Este texto é um resumo da palestra proferida pelo autor durante o Caleidoscópio – Astronomia e Arte, que aconteceu no Sesc, em Curitiba, no último 30 de maio.
Áreas distintas se inspiram mutuamente
Ainda que os métodos da ciência e da arte se oponham tradicionalmente entre si, verificamos que a maior parte dos artistas se interessa na programação computadorizada, a digitalização e a inteligência artificial como instrumento de inspiração e criação. Convém lembrar que em meados do século XX, o filosofo francês Gaston Bachelard (1884-1962), em Le nouvel esprit scientifique (1963), ao sentir o movimento renovador do espírito científico, previu essa aproximação.
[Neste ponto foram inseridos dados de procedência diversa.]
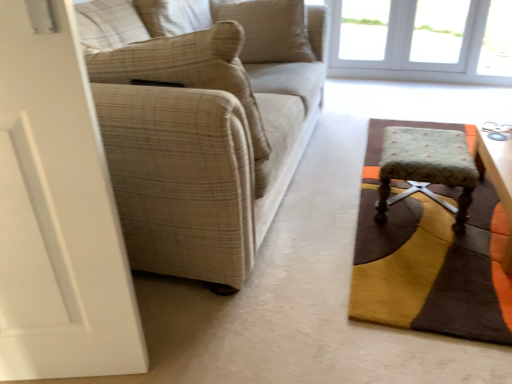
Where is `free space above floral fabric stool at lower right (from a real-world perspective)`? Image resolution: width=512 pixels, height=384 pixels. free space above floral fabric stool at lower right (from a real-world perspective) is located at coordinates (419, 141).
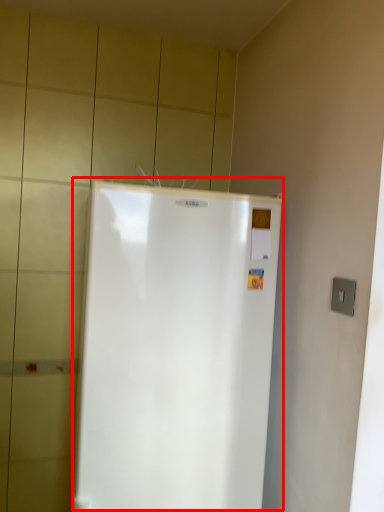
Question: From the image's perspective, where is refrigerator (annotated by the red box) located relative to electric outlet?

Choices:
 (A) above
 (B) below

Answer: (B)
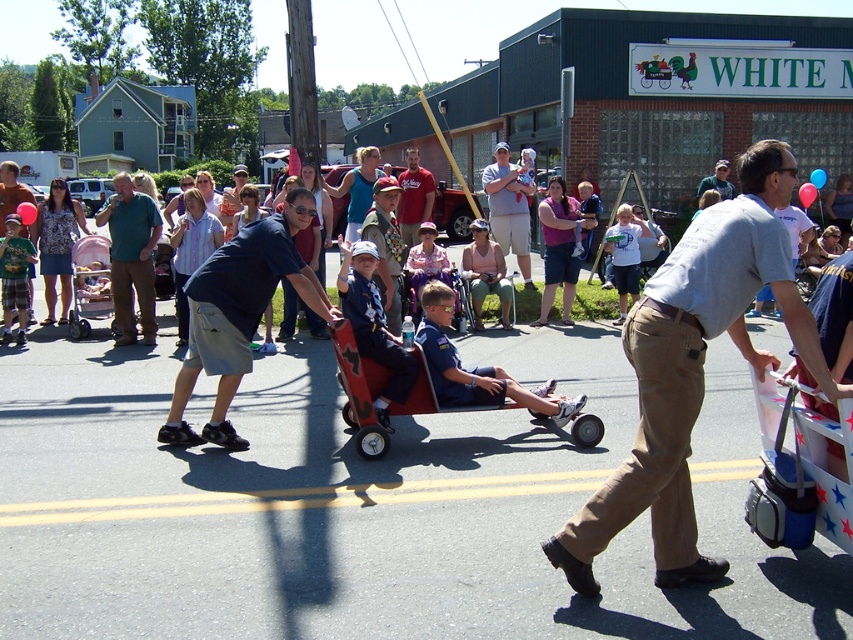
Question: Can you confirm if khaki pants at center is wider than matte gray shirt at center?

Choices:
 (A) no
 (B) yes

Answer: (B)

Question: Is dark blue shorts at center below pink fabric baby carriage at left?

Choices:
 (A) yes
 (B) no

Answer: (A)

Question: Does khaki pants at center have a greater width compared to green t-shirt at center?

Choices:
 (A) no
 (B) yes

Answer: (B)

Question: Which of the following is the closest to the observer?

Choices:
 (A) (105, 282)
 (B) (525, 269)
 (C) (724, 163)
 (D) (120, 307)

Answer: (D)

Question: Which of the following is the closest to the observer?

Choices:
 (A) (115, 304)
 (B) (495, 397)
 (C) (260, 307)

Answer: (C)

Question: Which object is positioned farthest from the khaki pants at center?

Choices:
 (A) wooden cart at center
 (B) green matte shirt at center
 (C) matte gray shirt at center
 (D) matte red shirt at center

Answer: (C)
Poderíamos aqui falar de vários artistas-pesquisadores preocupados com a arte, a tecnologia e a ciência.
O mesmo ocorre inversamente com vários cientistas, tais como: o astrofísico francês Jean Pierre Luminet (1951-), o cosmólogo budista de origem vietnamita Trinh Xuan Thuan (1948-), assim como o biólogo belga Christian de Duve (1917-), prêmio Nobel da Medicina, que têm assumido, publicamente, essa aproximação, seja entre as atividades dos artistas e dos poetas. Por outro lado, constatamos também que a ciência se aproxima sistematicamente da visualização gráfica para representar seus objetos de estudos. Esse novo movimento artístico emerge não somente de uma relação cultural com a ciência, sobretudo humana, mas se volta para as ciências mais inovadoras e exploradoras do universo da vida. Os cientistas do início do século XX eram interessados na aplicação da psicanálise na arte surrealista; a psicologia na arte abstrata; a psiquiatria na arte dos ?doentes mentais?; a lingüística e a epistemologia na arte conceitual; a sociologia e as ciências da comunicação na arte sociológica; a etnologia nas artes primitivas.
Hoje, a maioria se volta para as ciências chamadas exatas, tais como a física quântica, as matemáticas, as linguagens programadas e os algoritmos, as pesquisas biológicas e as manipulações genéticas, as simulações e modelizações virtuais do espaço, dos objetos, a tele-presença, a nanotecnologia, a neurologia. A partir de agora, os artistas se ocupam das artes matemáticas, da bioarte, da espaçoarte ou arte espacial, da arte ambiental, da arte telemática, da arte do caos etc. A transdiversidade cultural parece conduzi-los às barreiras e as mídias emergentes das inovações técnico-científicas. Convém salientar a exigência de um maior rigor em certas formas de arte, às vezes equivalente à do mundo da ciência. Esses métodos e atitudes parecem diferentes; mas o questionamento em relação ao mundo e à vida conduzem tanto os artistas quanto os cientistas a uma mesma visão do cosmo. (RRFM)
Ronaldo Rogério de Freitas Mourão é astrônomo, autor de mais de 85 livros.